Saturday, January 29, 2005

 

Acheulean Hand Axes Ought to Tell Us Something, But What?

An ultimate issue for understanding ourselves is explaining sources of cultural change and how culture is transmitted and organized between people. This makes what archeologists of pre-history say about the so-called Acheulean hand axes so interesting. (I re-developed this interest recently through reading Matt Ridley’s provocative and fascinating Nature via Nurture.) These chipped stone tools apparently were made by proto-humans for well over a million years; then more complex tool sets appeared, and the hand axe was soon no more.

A look at representative hand axes suggest that they may have been altered a bit over this tremendously long time period. But two things seem remarkable. In evolutionary time, a million years is extremely long; most species don’t last so long, and one would imagine culture by its nature (so to speak) to be more variable than biology. In fact, it does seem that quite different proto-human species continued the hand-axe culture. So the sheer survival value apparently imparted by the possession of this one simple tool must have been enormous.

And yet, if this one invention was so valuable, why were creatures who were able to develop it not able fairly soon to go further, to invent more specialized versions?
Some possible explanations:

1. The hand-axe users were not capable of the level of social cooperation that would have made more specialized tools work better.

2. The hand-axe users were very limited in their ability to learn new skills, so that in effect, to develop new tools would require giving up old ones. This seems unlikely since hand-axe users in fact seemed to flourish in a variety of different environments which would have required some specialized learning, though perhaps of a different kind than tool-making.

3. The hand-axe users had a very limited capability of passing on skills. This could have been partly due to cultural limitations, and partly due to genetic limitations. Thus a cultural limitation would simply mean that better modes of cultural transmission, while biologically feasible, simply hadn’t been invented yet.
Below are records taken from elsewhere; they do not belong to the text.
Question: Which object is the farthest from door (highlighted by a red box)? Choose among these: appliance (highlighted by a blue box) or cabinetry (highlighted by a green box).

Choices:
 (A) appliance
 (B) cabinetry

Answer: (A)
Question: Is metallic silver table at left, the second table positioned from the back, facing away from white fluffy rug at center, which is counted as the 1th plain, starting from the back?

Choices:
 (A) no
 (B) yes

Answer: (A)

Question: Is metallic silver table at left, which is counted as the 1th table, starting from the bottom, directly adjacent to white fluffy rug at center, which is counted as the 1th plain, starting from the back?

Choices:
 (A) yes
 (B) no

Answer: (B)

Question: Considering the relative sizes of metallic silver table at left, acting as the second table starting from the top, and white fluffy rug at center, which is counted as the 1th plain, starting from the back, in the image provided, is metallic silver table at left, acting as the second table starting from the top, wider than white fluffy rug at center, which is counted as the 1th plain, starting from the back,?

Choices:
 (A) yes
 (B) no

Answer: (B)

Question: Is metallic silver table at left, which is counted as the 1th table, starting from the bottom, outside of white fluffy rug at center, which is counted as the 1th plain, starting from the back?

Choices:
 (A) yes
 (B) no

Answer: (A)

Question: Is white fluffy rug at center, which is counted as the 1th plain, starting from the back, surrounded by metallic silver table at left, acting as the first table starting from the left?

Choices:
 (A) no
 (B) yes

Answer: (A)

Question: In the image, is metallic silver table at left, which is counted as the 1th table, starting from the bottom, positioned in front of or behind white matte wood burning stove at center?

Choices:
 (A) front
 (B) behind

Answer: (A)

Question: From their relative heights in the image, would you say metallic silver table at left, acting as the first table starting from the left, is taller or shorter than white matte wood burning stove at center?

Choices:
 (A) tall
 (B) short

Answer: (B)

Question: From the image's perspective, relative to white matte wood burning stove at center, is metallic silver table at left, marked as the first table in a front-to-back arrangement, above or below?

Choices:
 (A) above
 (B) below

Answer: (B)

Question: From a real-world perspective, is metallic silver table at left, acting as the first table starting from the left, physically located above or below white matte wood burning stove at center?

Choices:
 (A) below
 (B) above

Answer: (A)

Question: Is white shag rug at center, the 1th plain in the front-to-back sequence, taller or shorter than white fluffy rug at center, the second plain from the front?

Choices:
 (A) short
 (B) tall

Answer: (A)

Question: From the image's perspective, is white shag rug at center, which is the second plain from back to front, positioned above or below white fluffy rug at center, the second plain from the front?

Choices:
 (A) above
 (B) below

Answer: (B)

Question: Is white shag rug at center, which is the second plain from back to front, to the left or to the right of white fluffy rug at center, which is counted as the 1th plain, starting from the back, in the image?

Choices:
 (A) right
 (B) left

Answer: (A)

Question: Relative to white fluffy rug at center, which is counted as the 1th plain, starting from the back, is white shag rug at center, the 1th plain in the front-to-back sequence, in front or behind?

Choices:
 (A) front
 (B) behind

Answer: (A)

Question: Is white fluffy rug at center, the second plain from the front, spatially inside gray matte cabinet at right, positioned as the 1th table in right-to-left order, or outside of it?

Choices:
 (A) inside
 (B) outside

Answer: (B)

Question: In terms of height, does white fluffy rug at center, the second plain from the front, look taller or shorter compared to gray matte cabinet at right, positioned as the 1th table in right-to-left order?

One such limitation might have been that fathers, though nearby during the raising of their offspring, had not yet gotten involved in teaching anything to them, or in effect being directly responsible at all for raising them, except possibly by offering protection and perhaps some nourishment, perhaps indirectly. (Sorry for all the qualifications, which wouldn’t be here if I had more recently in mind what our apish relatives do and what the fossil records might show. Evidently, orangutan males play little role at all in raising the young; male gorillas, from my own zoo observations, do little also, and from what I remember of Jane Goodall’s work, male chimps also do little. On the other hand, also from my own zoo observation, male siamangs seem to play a role equal to that of females in raising their young. Thus it is certainly not beyond the general ape pattern for human males to be involved in raising their young, and in so doing, to pass on culture if any, but it seems very possible that until quite late among proto-humans, this didn’t happen.

4. It is also possible that while the proto-humans in question could have invented more techniques – that is that their brains were complex enough to handle this easily — a kind of conservatism about preserving existing behaviors and not diluting them with new ones prevailed. We know that a strong degree of conservatism prevails among most humans today, and is particularly marked among children of about four(?), at least in certain matters, such as rules of games, gender roles, or eating patterns. And then again among many old people. It could be that the intermediate period of exploration and adventuresomeness was a later development for proto-humans. That would raise the question of how the hand-axe revolution happened in the first place, but one can imagine scenarios in which, for a small group, conservatism broke down, the revolution in tool-making took place, and then through contact or interbreeding with a larger group, the prevailing conservatism was re-established, but now with the hand axe as an exception.

5. But perhaps most likely is that once the hand axe was in use, further innovation would have required a denser population, to permit the necessary division of labor, on the one hand, and on the other to allow enough innovation to occur and be passed on successfully to enough “early adopters.”

I shall return in future to the question this raises about why population might have stayed below the innovation limit for so long.